### Work required
Copy every record verbatim. Leave the pictures out.

Dataset entries
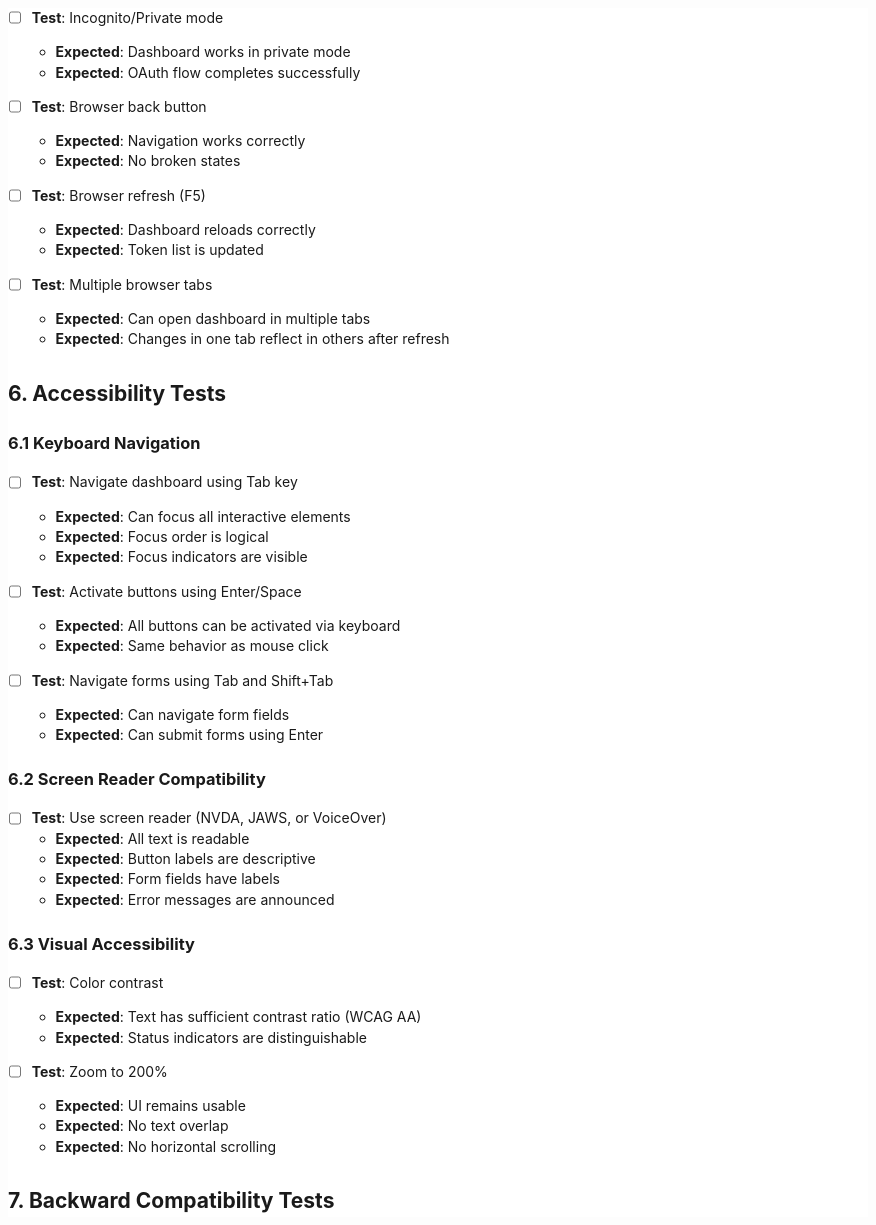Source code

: - [ ] **Test**: Incognito/Private mode
  - **Expected**: Dashboard works in private mode
  - **Expected**: OAuth flow completes successfully

- [ ] **Test**: Browser back button
  - **Expected**: Navigation works correctly
  - **Expected**: No broken states

- [ ] **Test**: Browser refresh (F5)
  - **Expected**: Dashboard reloads correctly
  - **Expected**: Token list is updated

- [ ] **Test**: Multiple browser tabs
  - **Expected**: Can open dashboard in multiple tabs
  - **Expected**: Changes in one tab reflect in others after refresh

## 6. Accessibility Tests

### 6.1 Keyboard Navigation

- [ ] **Test**: Navigate dashboard using Tab key
  - **Expected**: Can focus all interactive elements
  - **Expected**: Focus order is logical
  - **Expected**: Focus indicators are visible

- [ ] **Test**: Activate buttons using Enter/Space
  - **Expected**: All buttons can be activated via keyboard
  - **Expected**: Same behavior as mouse click

- [ ] **Test**: Navigate forms using Tab and Shift+Tab
  - **Expected**: Can navigate form fields
  - **Expected**: Can submit forms using Enter

### 6.2 Screen Reader Compatibility

- [ ] **Test**: Use screen reader (NVDA, JAWS, or VoiceOver)
  - **Expected**: All text is readable
  - **Expected**: Button labels are descriptive
  - **Expected**: Form fields have labels
  - **Expected**: Error messages are announced

### 6.3 Visual Accessibility

- [ ] **Test**: Color contrast
  - **Expected**: Text has sufficient contrast ratio (WCAG AA)
  - **Expected**: Status indicators are distinguishable

- [ ] **Test**: Zoom to 200%
  - **Expected**: UI remains usable
  - **Expected**: No text overlap
  - **Expected**: No horizontal scrolling

## 7. Backward Compatibility Tests
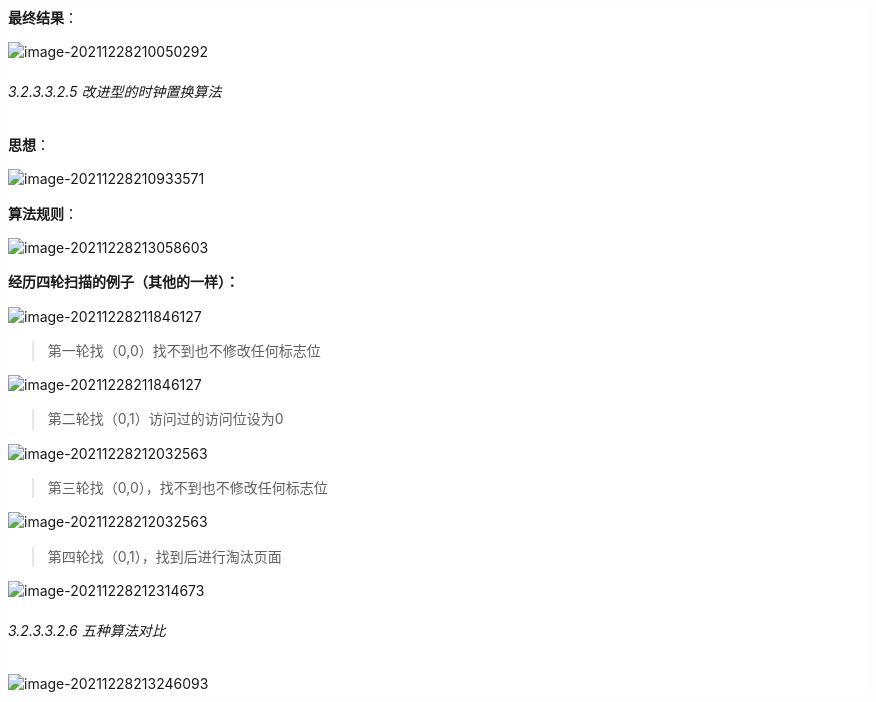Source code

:



**最终结果**：

![image-20211228210050292](https://gitee.com/steadyHeart/drawingBed/raw/master/photos/image-20211228210050292.png)



###### 3.2.3.3.2.5	改进型的时钟置换算法



**思想**：



![image-20211228210933571](https://gitee.com/steadyHeart/drawingBed/raw/master/photos/image-20211228210933571.png)



**算法规则**：

![image-20211228213058603](https://gitee.com/steadyHeart/drawingBed/raw/master/photos/image-20211228213058603.png)





**经历四轮扫描的例子（其他的一样）：**	

![image-20211228211846127](https://gitee.com/steadyHeart/drawingBed/raw/master/photos/image-20211228211846127.png)



> 第一轮找（0,0）找不到也不修改任何标志位

![image-20211228211846127](https://gitee.com/steadyHeart/drawingBed/raw/master/photos/image-20211228211846127.png)



> 第二轮找（0,1）访问过的访问位设为0

![image-20211228212032563](https://gitee.com/steadyHeart/drawingBed/raw/master/photos/image-20211228212032563.png)



> 第三轮找（0,0），找不到也不修改任何标志位

![image-20211228212032563](https://gitee.com/steadyHeart/drawingBed/raw/master/photos/image-20211228212032563.png)



> 第四轮找（0,1），找到后进行淘汰页面

![image-20211228212314673](https://gitee.com/steadyHeart/drawingBed/raw/master/photos/image-20211228212314673.png)





###### 3.2.3.3.2.6	五种算法对比

![image-20211228213246093](https://gitee.com/steadyHeart/drawingBed/raw/master/photos/image-20211228213246093.png)
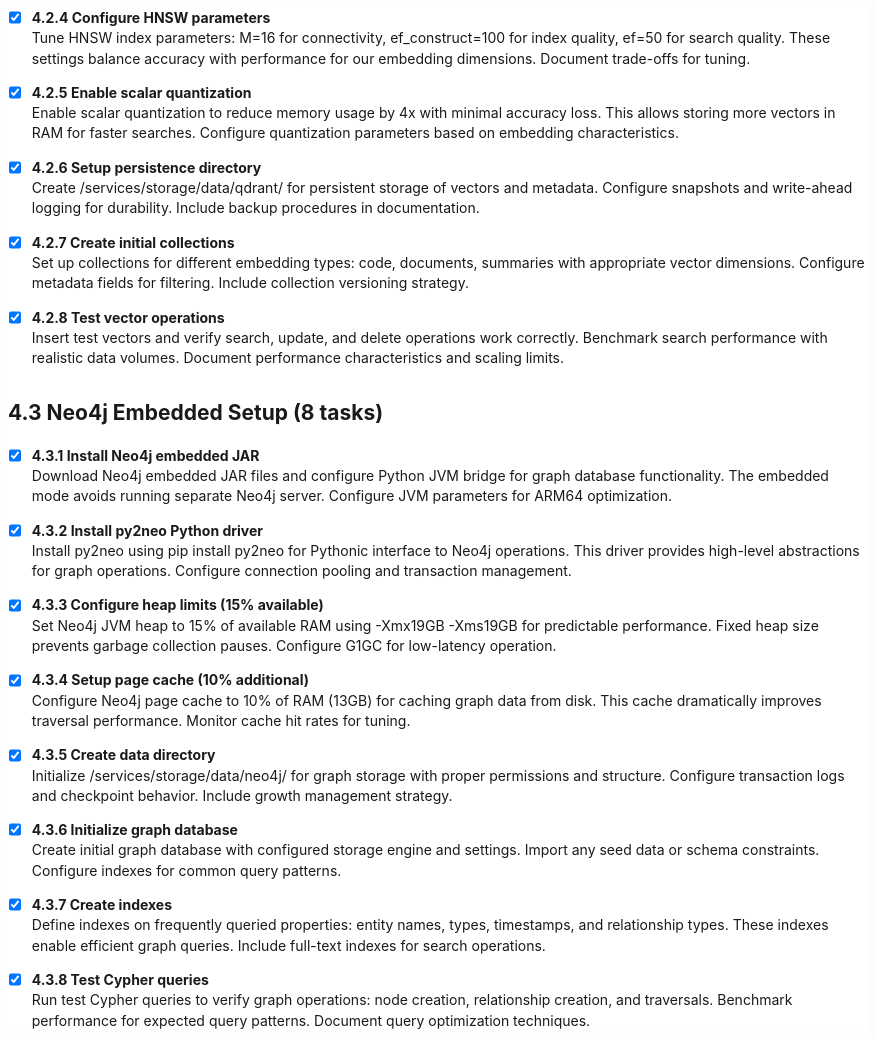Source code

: - [x] **4.2.4 Configure HNSW parameters**  
  Tune HNSW index parameters: M=16 for connectivity, ef_construct=100 for index quality, ef=50 for search quality. These settings balance accuracy with performance for our embedding dimensions. Document trade-offs for tuning.

- [x] **4.2.5 Enable scalar quantization**  
  Enable scalar quantization to reduce memory usage by 4x with minimal accuracy loss. This allows storing more vectors in RAM for faster searches. Configure quantization parameters based on embedding characteristics.

- [x] **4.2.6 Setup persistence directory**  
  Create /services/storage/data/qdrant/ for persistent storage of vectors and metadata. Configure snapshots and write-ahead logging for durability. Include backup procedures in documentation.

- [x] **4.2.7 Create initial collections**  
  Set up collections for different embedding types: code, documents, summaries with appropriate vector dimensions. Configure metadata fields for filtering. Include collection versioning strategy.

- [x] **4.2.8 Test vector operations**  
  Insert test vectors and verify search, update, and delete operations work correctly. Benchmark search performance with realistic data volumes. Document performance characteristics and scaling limits.

## 4.3 Neo4j Embedded Setup (8 tasks)

- [x] **4.3.1 Install Neo4j embedded JAR**  
  Download Neo4j embedded JAR files and configure Python JVM bridge for graph database functionality. The embedded mode avoids running separate Neo4j server. Configure JVM parameters for ARM64 optimization.

- [x] **4.3.2 Install py2neo Python driver**  
  Install py2neo using pip install py2neo for Pythonic interface to Neo4j operations. This driver provides high-level abstractions for graph operations. Configure connection pooling and transaction management.

- [x] **4.3.3 Configure heap limits (15% available)**  
  Set Neo4j JVM heap to 15% of available RAM using -Xmx19GB -Xms19GB for predictable performance. Fixed heap size prevents garbage collection pauses. Configure G1GC for low-latency operation.

- [x] **4.3.4 Setup page cache (10% additional)**  
  Configure Neo4j page cache to 10% of RAM (13GB) for caching graph data from disk. This cache dramatically improves traversal performance. Monitor cache hit rates for tuning.

- [x] **4.3.5 Create data directory**  
  Initialize /services/storage/data/neo4j/ for graph storage with proper permissions and structure. Configure transaction logs and checkpoint behavior. Include growth management strategy.

- [x] **4.3.6 Initialize graph database**  
  Create initial graph database with configured storage engine and settings. Import any seed data or schema constraints. Configure indexes for common query patterns.

- [x] **4.3.7 Create indexes**  
  Define indexes on frequently queried properties: entity names, types, timestamps, and relationship types. These indexes enable efficient graph queries. Include full-text indexes for search operations.

- [x] **4.3.8 Test Cypher queries**  
  Run test Cypher queries to verify graph operations: node creation, relationship creation, and traversals. Benchmark performance for expected query patterns. Document query optimization techniques.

### Result of this task
Source code

: - [ ] **Test**: Incognito/Private mode
  - **Expected**: Dashboard works in private mode
  - **Expected**: OAuth flow completes successfully

- [ ] **Test**: Browser back button
  - **Expected**: Navigation works correctly
  - **Expected**: No broken states

- [ ] **Test**: Browser refresh (F5)
  - **Expected**: Dashboard reloads correctly
  - **Expected**: Token list is updated

- [ ] **Test**: Multiple browser tabs
  - **Expected**: Can open dashboard in multiple tabs
  - **Expected**: Changes in one tab reflect in others after refresh

## 6. Accessibility Tests

### 6.1 Keyboard Navigation

- [ ] **Test**: Navigate dashboard using Tab key
  - **Expected**: Can focus all interactive elements
  - **Expected**: Focus order is logical
  - **Expected**: Focus indicators are visible

- [ ] **Test**: Activate buttons using Enter/Space
  - **Expected**: All buttons can be activated via keyboard
  - **Expected**: Same behavior as mouse click

- [ ] **Test**: Navigate forms using Tab and Shift+Tab
  - **Expected**: Can navigate form fields
  - **Expected**: Can submit forms using Enter

### 6.2 Screen Reader Compatibility

- [ ] **Test**: Use screen reader (NVDA, JAWS, or VoiceOver)
  - **Expected**: All text is readable
  - **Expected**: Button labels are descriptive
  - **Expected**: Form fields have labels
  - **Expected**: Error messages are announced

### 6.3 Visual Accessibility

- [ ] **Test**: Color contrast
  - **Expected**: Text has sufficient contrast ratio (WCAG AA)
  - **Expected**: Status indicators are distinguishable

- [ ] **Test**: Zoom to 200%
  - **Expected**: UI remains usable
  - **Expected**: No text overlap
  - **Expected**: No horizontal scrolling

## 7. Backward Compatibility Tests
Source code

:



**最终结果**：

![image-20211228210050292](https://gitee.com/steadyHeart/drawingBed/raw/master/photos/image-20211228210050292.png)



###### 3.2.3.3.2.5	改进型的时钟置换算法



**思想**：



![image-20211228210933571](https://gitee.com/steadyHeart/drawingBed/raw/master/photos/image-20211228210933571.png)



**算法规则**：

![image-20211228213058603](https://gitee.com/steadyHeart/drawingBed/raw/master/photos/image-20211228213058603.png)





**经历四轮扫描的例子（其他的一样）：**	

![image-20211228211846127](https://gitee.com/steadyHeart/drawingBed/raw/master/photos/image-20211228211846127.png)



> 第一轮找（0,0）找不到也不修改任何标志位

![image-20211228211846127](https://gitee.com/steadyHeart/drawingBed/raw/master/photos/image-20211228211846127.png)



> 第二轮找（0,1）访问过的访问位设为0

![image-20211228212032563](https://gitee.com/steadyHeart/drawingBed/raw/master/photos/image-20211228212032563.png)



> 第三轮找（0,0），找不到也不修改任何标志位

![image-20211228212032563](https://gitee.com/steadyHeart/drawingBed/raw/master/photos/image-20211228212032563.png)



> 第四轮找（0,1），找到后进行淘汰页面

![image-20211228212314673](https://gitee.com/steadyHeart/drawingBed/raw/master/photos/image-20211228212314673.png)





###### 3.2.3.3.2.6	五种算法对比

![image-20211228213246093](https://gitee.com/steadyHeart/drawingBed/raw/master/photos/image-20211228213246093.png)
Source code

: - [x] **4.2.4 Configure HNSW parameters**  
  Tune HNSW index parameters: M=16 for connectivity, ef_construct=100 for index quality, ef=50 for search quality. These settings balance accuracy with performance for our embedding dimensions. Document trade-offs for tuning.

- [x] **4.2.5 Enable scalar quantization**  
  Enable scalar quantization to reduce memory usage by 4x with minimal accuracy loss. This allows storing more vectors in RAM for faster searches. Configure quantization parameters based on embedding characteristics.

- [x] **4.2.6 Setup persistence directory**  
  Create /services/storage/data/qdrant/ for persistent storage of vectors and metadata. Configure snapshots and write-ahead logging for durability. Include backup procedures in documentation.

- [x] **4.2.7 Create initial collections**  
  Set up collections for different embedding types: code, documents, summaries with appropriate vector dimensions. Configure metadata fields for filtering. Include collection versioning strategy.

- [x] **4.2.8 Test vector operations**  
  Insert test vectors and verify search, update, and delete operations work correctly. Benchmark search performance with realistic data volumes. Document performance characteristics and scaling limits.

## 4.3 Neo4j Embedded Setup (8 tasks)

- [x] **4.3.1 Install Neo4j embedded JAR**  
  Download Neo4j embedded JAR files and configure Python JVM bridge for graph database functionality. The embedded mode avoids running separate Neo4j server. Configure JVM parameters for ARM64 optimization.

- [x] **4.3.2 Install py2neo Python driver**  
  Install py2neo using pip install py2neo for Pythonic interface to Neo4j operations. This driver provides high-level abstractions for graph operations. Configure connection pooling and transaction management.

- [x] **4.3.3 Configure heap limits (15% available)**  
  Set Neo4j JVM heap to 15% of available RAM using -Xmx19GB -Xms19GB for predictable performance. Fixed heap size prevents garbage collection pauses. Configure G1GC for low-latency operation.

- [x] **4.3.4 Setup page cache (10% additional)**  
  Configure Neo4j page cache to 10% of RAM (13GB) for caching graph data from disk. This cache dramatically improves traversal performance. Monitor cache hit rates for tuning.

- [x] **4.3.5 Create data directory**  
  Initialize /services/storage/data/neo4j/ for graph storage with proper permissions and structure. Configure transaction logs and checkpoint behavior. Include growth management strategy.

- [x] **4.3.6 Initialize graph database**  
  Create initial graph database with configured storage engine and settings. Import any seed data or schema constraints. Configure indexes for common query patterns.

- [x] **4.3.7 Create indexes**  
  Define indexes on frequently queried properties: entity names, types, timestamps, and relationship types. These indexes enable efficient graph queries. Include full-text indexes for search operations.

- [x] **4.3.8 Test Cypher queries**  
  Run test Cypher queries to verify graph operations: node creation, relationship creation, and traversals. Benchmark performance for expected query patterns. Document query optimization techniques.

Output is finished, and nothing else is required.